К книге
На родине. Рассказы и очеркиРусское Устье Очерк. На снег садиться да на травушку упасть
88%
Русское Устье Очерк. На снег садиться да на травушку упасть
30

«Когда в январе 1866 года я въехал в Русское Устье, я никак не мог взять в толк – было, правда, довольно темно, – где я находился и что вокруг меня делалось. Я, по-видимому, ехал по совершенно ровному месту, из которого не выдавалось не только дома, но даже куста, а между тем со всех сторон виднелись огненные столбы, выходившие из земли; на небольшом расстоянии от моей нарты я увидел даже крест, который, казалось, выдавался из земли и о котором мой каюр сказал мне, что это крест часовни, находящейся в Русском Устье. Но вот нарта остановилась, глубоко под нами отворилась дверь – как бы из подземелья вырвался мне навстречу луч света. Мне пришлось спуститься круто вниз, и я очутился перед дверью маленького жилого домика с плоскою крышею, в котором ярко горел камин и где было очень приятно и уютно после долгой езды по холоду. На следующий день загадка объяснилась: все местечко было занесено снегом, каждый домик был обнесен снеговою стеною точно такой же высоты, как он сам, которая отстояла от него фута на три и составляла таким образом лишь узкий проход. Каждый домохозяин поддерживает от своей двери очень крутую тропинку на снежную стену, по которой на последнюю и попадаешь и только тогда и поймешь, что имеешь дело не с отдельной стеной, а со сплошной снежной массой, которая, подобно плоскому холму, засыпала все селение. Перед собою видишь только бесконечную снеговую поверхность, в которой то там, то здесь находятся четырехугольные углубления – это дома с окружающими их проходами. Таково Русское Устье зимою; в теплое время года дома, конечно, высятся открыто, но окружены бесконечной однообразной тундрой побережья Ледовитого океана – нигде не видно ни одного дерева, ни одного куста: тоже достаточно печальная картина».

Таким было впечатление от Русского Устья барона Майделя, примерно таким в безотрадности и подавленности было оно и у многих других путешественников дальнего и ближнего прошлого, чьи дороги дотягивались до низовьев Индигирки. За века снегу зимой и воды летом меньше не стало. Такой встретили самую первую зиму русскоустьинцы, и с тех пор «садиться на снег» означает расчинать новое, необжитое место. А «на травушку упасть» – родиться на белый свет, который тут и верно большей частью белый.

Цель упражнения: Воспроизведите без изменений отрывок очерка о Русском Устье, который открывается словами «Таким было впечатление» и завершается словами «большей частью белый.». Перечень ниже является самостоятельным материалом и с очерком не связан.

Предоставленный материал:

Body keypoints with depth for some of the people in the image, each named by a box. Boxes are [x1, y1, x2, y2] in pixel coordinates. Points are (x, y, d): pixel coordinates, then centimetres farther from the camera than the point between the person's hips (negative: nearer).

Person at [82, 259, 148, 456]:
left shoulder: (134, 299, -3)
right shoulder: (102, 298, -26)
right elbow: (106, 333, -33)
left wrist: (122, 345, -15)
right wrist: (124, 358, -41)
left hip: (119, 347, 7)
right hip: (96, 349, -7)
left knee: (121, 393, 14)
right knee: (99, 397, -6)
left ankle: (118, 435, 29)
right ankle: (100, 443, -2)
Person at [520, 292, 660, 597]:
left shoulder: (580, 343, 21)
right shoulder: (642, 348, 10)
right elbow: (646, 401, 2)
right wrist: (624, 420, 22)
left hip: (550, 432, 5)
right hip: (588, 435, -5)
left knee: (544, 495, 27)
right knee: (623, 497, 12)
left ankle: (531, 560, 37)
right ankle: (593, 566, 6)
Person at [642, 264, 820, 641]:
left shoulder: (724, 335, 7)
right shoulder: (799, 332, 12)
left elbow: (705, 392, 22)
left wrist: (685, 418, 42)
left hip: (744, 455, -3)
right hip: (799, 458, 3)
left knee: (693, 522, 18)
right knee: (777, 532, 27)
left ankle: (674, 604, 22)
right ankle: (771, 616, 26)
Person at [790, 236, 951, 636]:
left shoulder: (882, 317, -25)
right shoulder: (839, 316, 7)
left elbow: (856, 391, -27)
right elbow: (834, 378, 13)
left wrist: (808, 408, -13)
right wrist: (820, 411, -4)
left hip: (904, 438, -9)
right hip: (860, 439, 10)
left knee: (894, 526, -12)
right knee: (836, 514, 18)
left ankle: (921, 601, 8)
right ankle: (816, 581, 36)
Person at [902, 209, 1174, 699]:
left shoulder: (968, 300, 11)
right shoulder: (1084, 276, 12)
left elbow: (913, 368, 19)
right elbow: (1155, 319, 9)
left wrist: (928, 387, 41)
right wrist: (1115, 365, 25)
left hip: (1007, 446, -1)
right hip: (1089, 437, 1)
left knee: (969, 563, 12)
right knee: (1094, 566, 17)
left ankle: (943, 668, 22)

Ответ:
Таким было впечатление от Русского Устья барона Майделя, примерно таким в безотрадности и подавленности было оно и у многих других путешественников дальнего и ближнего прошлого, чьи дороги дотягивались до низовьев Индигирки. За века снегу зимой и воды летом меньше не стало. Такой встретили самую первую зиму русскоустьинцы, и с тех пор «садиться на снег» означает расчинать новое, необжитое место. А «на травушку упасть» – родиться на белый свет, который тут и верно большей частью белый.